• Text block
After a ten-year hiatus, Irish troops return to Lebanon. The conflict is age-old and the same problems will face them… but my, how things have changed…
This morning, 200 Irish soldiers headed for Lebanon as part of a UNIFIL peacekeeping mission. Next week, another 200 will join them.
From the bottom of my heart, I wish them well. I hope they have a safe and successful tour of duty. But, more particularly, I wish their families well. Spouses, children, parents, siblings, friends of these troops will go about their daily routine as usual when their loved ones are away – but, waking and sleeping, part of them will be constantly on the alert. They won’t have a proper, decent night’s sleep again until their particular trooper comes home safe and sound. I know exactly what it’s like because I was that soldier (if you’ll pardon the pun).
This time 25 years ago, I was in the throes of a six-month stint of single parenting. The other half was in the Defence Forces and was completing his second tour of duty in Lebanon. His first tour was as a young, free, single person in 1978; second time round, he was one half of a couple and a two-times daddy. He was away for a little over six months and it’s a tough station for everyone. No picnic, I’ll grant you, to be working in a war zone. But no cakewalk either to be home alone with kids.
Compared to 25 years ago, though, there is one enormous difference that makes life easier for everyone. Communications. When I think of what it was like a relatively short time ago, it’s hard to believe the advances in that time. Everyone heading on overseas missions these days has smart phones and/or laptops. Texts fly back and forth with photos of growing children attached; emails abound and phone, Skype and face-time calls are regular. Generally, keeping in touch with family is instant and easy.
Twenty five years ago it was a different story. In the six months that he was away, I got one phone call. One. Mobiles or the internet just didn’t exist. Landlines, even, were rare as hens’ teeth. It wasn’t possible to phone from where he was based and he had to wait until he went on leave to Gaza to get to a phone. He’d written to tell me he’d get to a phone on a particular date at a particular time. I was cleaning the house with the excitement of it all. Totally irrationally, I got all dressed up to take the call. I had looked forward to it for weeks and, on the appointed day, I had a colony of butterflies in my tummy.
When the call came, it was a disaster. He was in the company of a chaplain who was almost as excited as himself at the thoughts of a phone call and never left his side. Zero tact. It’s not easy to talk to your wife with a priest on your shoulder. It was a dreadfully stilted, what’s-the-weather-like-with-you kind of conversation. I’d spent weeks looking forward to it and it was miserable. At the time, I didn’t know about the sticking-plaster priest – that only emerged in a subsequent letter – so I was left with a dreadfully flat feeling after the call and worrying that there was something wrong. Altogether a miserable experience.

• Actions to take
A – In the post about Irish troops in Lebanon, how many phone calls did the writer get during the six months of the second tour?
B – Copy the passage of the post about Irish troops in Lebanon between "Twenty five years" and "in my tummy.", inclusive.

• Data shown
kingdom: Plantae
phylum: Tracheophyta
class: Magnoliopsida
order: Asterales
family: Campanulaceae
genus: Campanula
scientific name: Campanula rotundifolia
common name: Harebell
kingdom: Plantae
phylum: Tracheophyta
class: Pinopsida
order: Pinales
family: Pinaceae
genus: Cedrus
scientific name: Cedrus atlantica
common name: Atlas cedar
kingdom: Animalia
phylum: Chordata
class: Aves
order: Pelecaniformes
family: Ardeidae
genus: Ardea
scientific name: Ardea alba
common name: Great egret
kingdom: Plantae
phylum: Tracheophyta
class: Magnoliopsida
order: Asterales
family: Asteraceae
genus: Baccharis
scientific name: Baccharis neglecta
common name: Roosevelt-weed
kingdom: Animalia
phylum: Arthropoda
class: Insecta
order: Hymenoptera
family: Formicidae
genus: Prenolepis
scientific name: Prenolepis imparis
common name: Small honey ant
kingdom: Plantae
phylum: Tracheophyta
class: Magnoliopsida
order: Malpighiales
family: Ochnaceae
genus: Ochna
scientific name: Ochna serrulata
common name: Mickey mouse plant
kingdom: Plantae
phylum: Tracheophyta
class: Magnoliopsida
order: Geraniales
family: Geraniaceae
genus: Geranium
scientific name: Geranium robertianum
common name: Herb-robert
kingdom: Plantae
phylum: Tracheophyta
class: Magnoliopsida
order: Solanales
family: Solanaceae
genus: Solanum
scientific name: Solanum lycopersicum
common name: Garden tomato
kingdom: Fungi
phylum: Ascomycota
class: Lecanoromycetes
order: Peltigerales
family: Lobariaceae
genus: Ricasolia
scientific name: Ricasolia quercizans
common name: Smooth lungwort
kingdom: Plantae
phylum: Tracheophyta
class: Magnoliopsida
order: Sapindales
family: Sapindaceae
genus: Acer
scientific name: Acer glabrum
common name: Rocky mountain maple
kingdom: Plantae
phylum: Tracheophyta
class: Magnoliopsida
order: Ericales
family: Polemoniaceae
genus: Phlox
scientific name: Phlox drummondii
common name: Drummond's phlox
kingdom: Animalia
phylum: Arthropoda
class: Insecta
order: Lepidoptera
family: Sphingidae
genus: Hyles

• Answers to the exercises
A – One phone call.

B –
Twenty five years ago it was a different story. In the six months that he was away, I got one phone call. One. Mobiles or the internet just didn’t exist. Landlines, even, were rare as hens’ teeth. It wasn’t possible to phone from where he was based and he had to wait until he went on leave to Gaza to get to a phone. He’d written to tell me he’d get to a phone on a particular date at a particular time. I was cleaning the house with the excitement of it all. Totally irrationally, I got all dressed up to take the call. I had looked forward to it for weeks and, on the appointed day, I had a colony of butterflies in my tummy.